WikiLeaks Claims Raise Questions of How CIA Was Hacked

BlackBerry Ltd.’s QNX automotive software, used in more than 60 million cars, was listed as a potential target for the Central Intelligence Agency to hack, according to documents released by WikiLeaks.

CIA meeting notes mention QNX as one of several “potential mission areas” for the organization’s Embedded Devices Branch. The same branch also worked with U.K. spy agencies to develop tools to break into Apple iPhones, Google’s Android system and Samsung smart TVs, according to some of the 8,761 documents WikiLeaks posted Tuesday.

The meeting notes that mention QNX, dated Oct. 23, 2014, said the company hadn’t yet been “addressed” by the branch’s work. The documents don’t say if the CIA ever moved forward with QNX as a hacking target.

“We are not currently aware of any attacks or exploits against BlackBerry products or services,” a spokeswoman for BlackBerry said in an email.

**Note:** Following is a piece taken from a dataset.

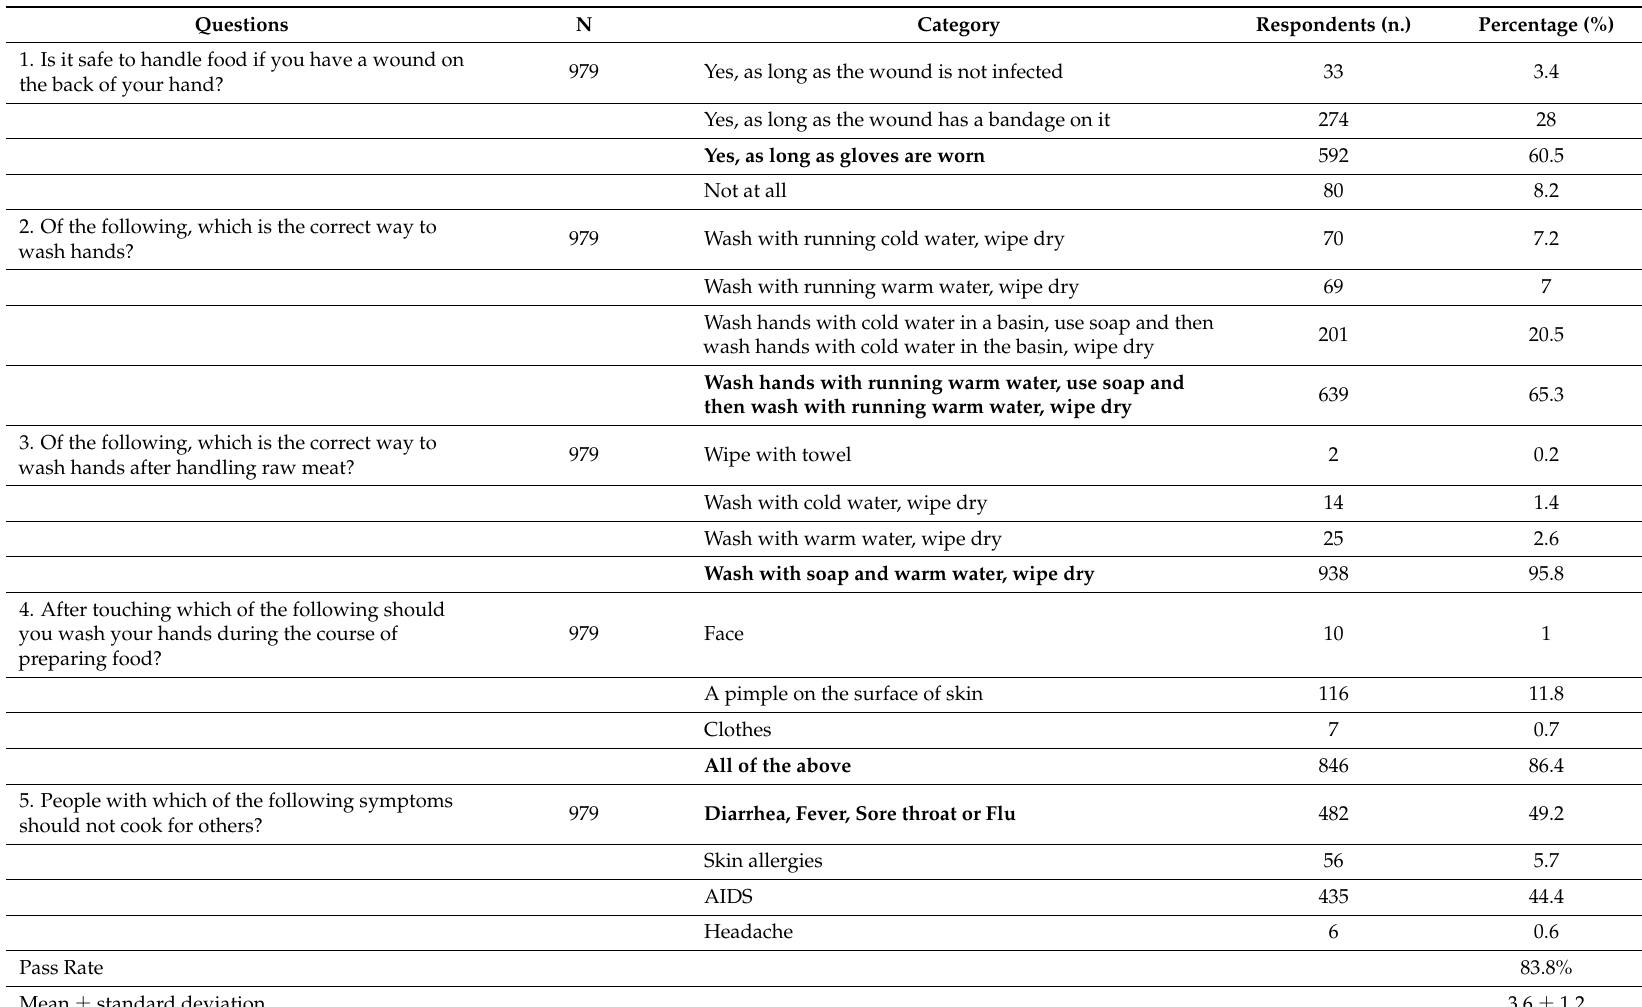
Table 5. Respondents knowledge on personal hygiene, pass rate, mean score, and standard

QNX has become a core part of BlackBerry’s pitch to investors as phone sales disappear and the company pivots toward software. The unit makes highly specialized operating systems for industrial products ranging from wind turbines to anti-tank missiles, but its most important product is in-car infotainment systems. More recently, BlackBerry has touted its software as ripe for the development of self-driving features and the fully autonomous cars of the future.

The Canadian company has also been leaning heavily on its reputation for security, positioning itself as the safest choice in a world where corporations and governments are flooded by hacking attempts. When security researchers showed how they could hack into a Jeep, taking control away from the driver while on the highway, BlackBerry was quick to say its tech wasn’t involved in the breach.

That hack led to Fiat Chrysler Automobiles NV recalling 1.4 million cars and trucks -- the first auto recall prompted by hacking fears.